I learned early on in my career as a financial advisor that my job is to help clients access their own wisdom to make their own right choices. It is not about cajoling or coaxing them into doing things they really don't want or care to do.
Case in point: I recently met with a couple in their early 60s. The husband has a high-paying, demanding job in a rapidly changing industry. He works 60+ hours a week and is constantly complaining to his wife that he's exhausted and has often lamented that he's working himself into an early grave. Keep in mind that this couple is a good financial steward and over the years have amassed several million dollars in assets.
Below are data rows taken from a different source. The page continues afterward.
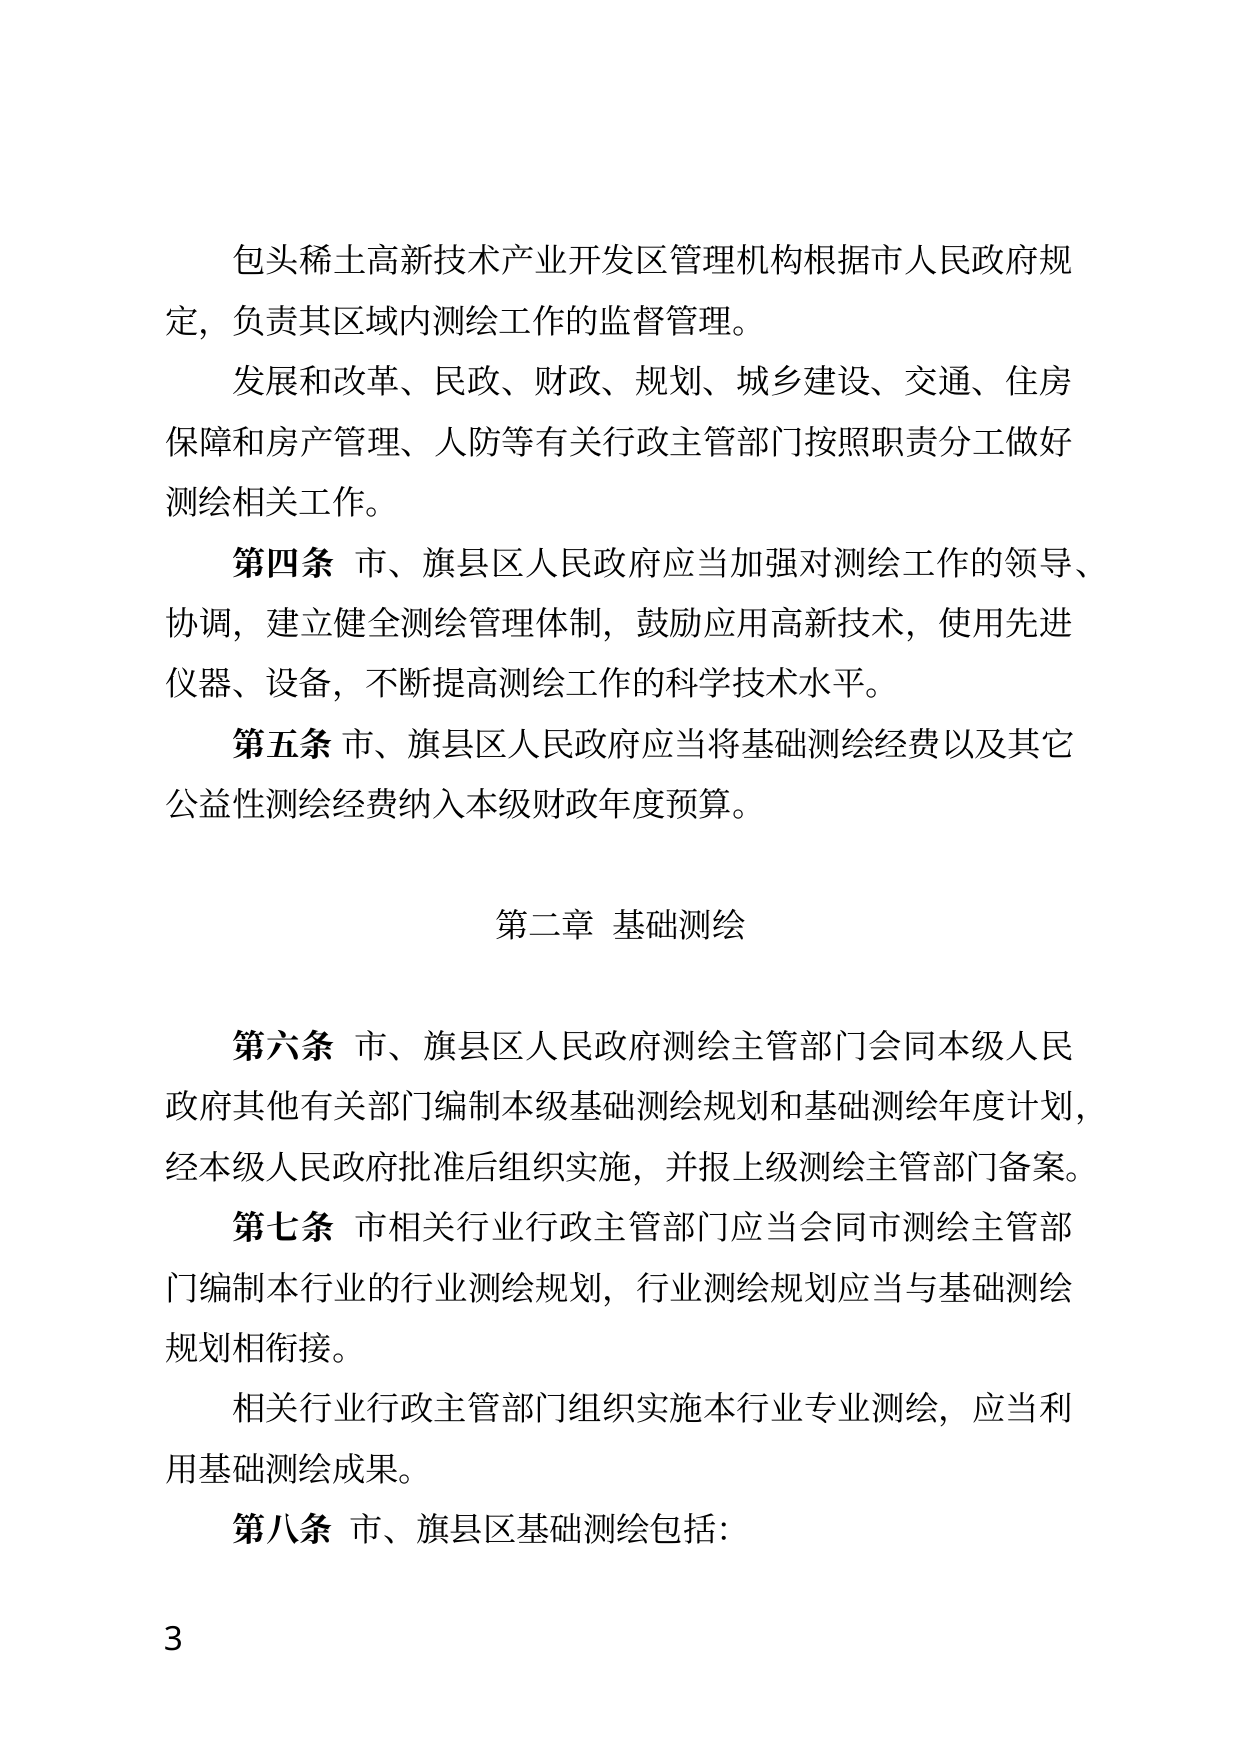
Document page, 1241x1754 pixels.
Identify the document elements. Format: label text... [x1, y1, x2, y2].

text 第八条 市、旗县区基础测绘包括： [165, 1493, 1075, 1554]
text 第六条 市、旗县区人民政府测绘主管部门会同本级人民政府其他有关部门编制本级基础测绘规划和基础测绘年度计划，经本级人民政府批准后组织实施，并报上级测绘主管部门备案。 [165, 1010, 1075, 1191]
text 第五条 市、旗县区人民政府应当将基础测绘经费以及其它公益性测绘经费纳入本级财政年度预算。 [165, 708, 1075, 829]
text 第四条 市、旗县区人民政府应当加强对测绘工作的领导、协调，建立健全测绘管理体制，鼓励应用高新技术，使用先进仪器、设备，不断提高测绘工作的科学技术水平。 [165, 527, 1075, 708]
text 包头稀土高新技术产业开发区管理机构根据市人民政府规定，负责其区域内测绘工作的监督管理。 [165, 224, 1075, 345]
text 第七条 市相关行业行政主管部门应当会同市测绘主管部门编制本行业的行业测绘规划，行业测绘规划应当与基础测绘规划相衔接。 [165, 1191, 1075, 1372]
text 第二章 基础测绘 [165, 889, 1075, 949]
text 发展和改革、民政、财政、规划、城乡建设、交通、住房保障和房产管理、人防等有关行政主管部门按照职责分工做好测绘相关工作。 [165, 345, 1075, 527]
text 相关行业行政主管部门组织实施本行业专业测绘，应当利用基础测绘成果。 [165, 1372, 1075, 1493]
Despite their good fortune, they are both worried about having enough money to retire and maintain their lifestyle.
This is a common concern. I have yet to meet a couple that is excited about retiring and being forced to live a more modest lifestyle. I totally understand. The question we each need to ask ourselves -- what is our definition of lifestyle?
Most people define lifestyle in terms of consumption -- the homes we live in, the cars we drive and the vacations we take. I think of lifestyle more broadly as the style in which we lives our lives. This definition includes what we consume, but also much more. Let me give you an example. I asked the couple to consider two scenarios:
1. The husband could continue on his current path working a grueling 60 hours per week in a stressful job for another five to 10 years. He and his wife could continue to trade in their cars every three years, travel four weeks a year to exotic destinations and enjoy luxury accommodations, spend thousands each year on new clothes, and dine at the finest restaurants in town. It is hard to know the impact this lifestyle will have on his health, his closest relationships, and his sense of personal satisfaction and fulfillment.
2. Alternatively, the husband could move to a less demanding and stressful job, work 40 hours per week doing what he loved and take a 50 percent pay cut. In this scenario, our husband would have 20 additional hours a week to spend time with family and friends, explore new interests and passions, have time to exercise and volunteer in his community. Instead of trading in their cars every three years, they would hold onto them for about seven years. The couple would still have ample money to travel four weeks a year, but their trips would be mostly domestic. While their accommodations would not be five-star hotels, they would stay in nice bed and breakfasts.
Which scenario offers this couple a better lifestyle? That is the ultimate question and one your financial advisor should not answer for you. The choice is one each of us needs to make for ourselves. There are no right or wrong answers, but almost all choices have both costs and benefits. What your advisor can and should do is help spell out all your options so you can make the choice that is right for you.
As you consider which scenario might be right for you, remember that there will always be tradeoffs, but it is important to recognize that for virtually all of us, time -- not money -- is often our scarcest resource. After all, what good is money if we never have the time for the things and experiences our wealth allows us to enjoy? To enrich our lifestyle, we must think about how to enhance the quality of the time we have left.
For some of us, that might mean working at a job we don't like so we can live in our beautiful home, experience high-end, luxury trips, and drive the cars we want. For this group, it is about having the money to live where we want, and do what we want in our free time. To have that freedom, it might be worth staying at the difficult job. For others, it might mean finding a job that is less stressful, less demanding of our time, and pays us less. For this group, it might be worth consuming less to reduce stress, enjoy work more, and free up time to pursue other interests and passions.
What choice is right for you? What is enough for you?